Bulk loader (loader/mod.rs)
- JSONL only in v1, with two record shapes:
- Node:
{"type":"NodeType", "data":{…}} - Edge:
{"edge":"EdgeType", "from":"src_id", "to":"dst_id", "data":{…}}
- Node:
- Lines starting with
//are treated as comments. - Schema validation on every row (typecheck, required props, blob base64 decoding).
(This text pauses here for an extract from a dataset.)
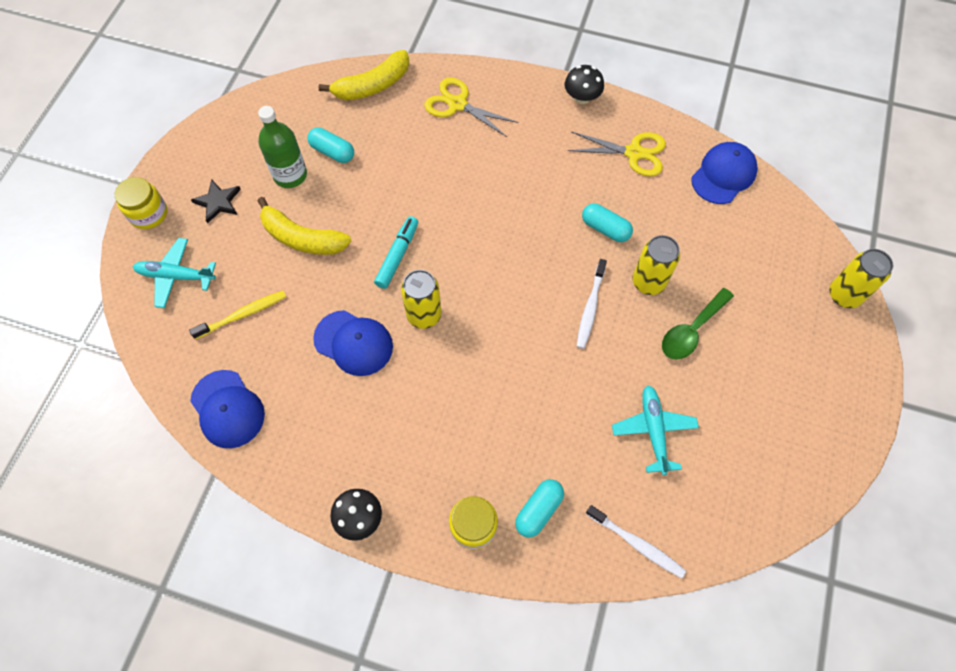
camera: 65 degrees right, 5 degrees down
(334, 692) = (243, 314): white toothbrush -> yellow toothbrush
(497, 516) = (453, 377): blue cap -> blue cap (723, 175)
- Edge endpoint resolution by node
@key.
Load modes (LoadMode)
| Mode | Semantics | Path (post-MR-794) |
|---|---|---|
Overwrite |
Replace all data in the target tables on the branch | Inline-commit per type, then publisher CAS at end-of-load. Truncate-then-append doesn't fit the staged shape; documented residual. |
Append |
Strict insert; duplicates error | In-memory MutationStaging accumulator; one stage_append + commit_staged per touched table at end-of-load; publisher CAS. |
Merge |
Upsert by id (merge_insert) |
Same accumulator; one stage_merge_insert per touched table at end-of-load (Merge mode dedupes by id, last-write-wins); publisher CAS. |
For Append/Merge, a mid-load failure (RI / cardinality violation, validation error) leaves Lance HEAD untouched on the staged tables — the next load on the same tables proceeds normally with no ExpectedVersionMismatch. For Overwrite, a mid-load failure can still leave Lance HEAD on a partially-truncated table; the next overwrite replaces it.
load vs ingest
load(branch, data, mode)— direct load to a branch (single publisher commit per call).ingest(branch, from, data, mode)— branch-creating wrapper: ifbranchdoesn't exist, fork it fromfrom(defaultmain) viabranch_create_from, then callload(branch, data, mode).- Returns
IngestResult { branch, base_branch, branch_created, mode, tables[] }. ingest_as(actor_id)records the actor on the resulting commit.
Embeddings during load
If a node type has @embed properties, the loader calls the engine embedding client (Gemini, RETRIEVAL_DOCUMENT) per row to populate the vector column. See embeddings.md.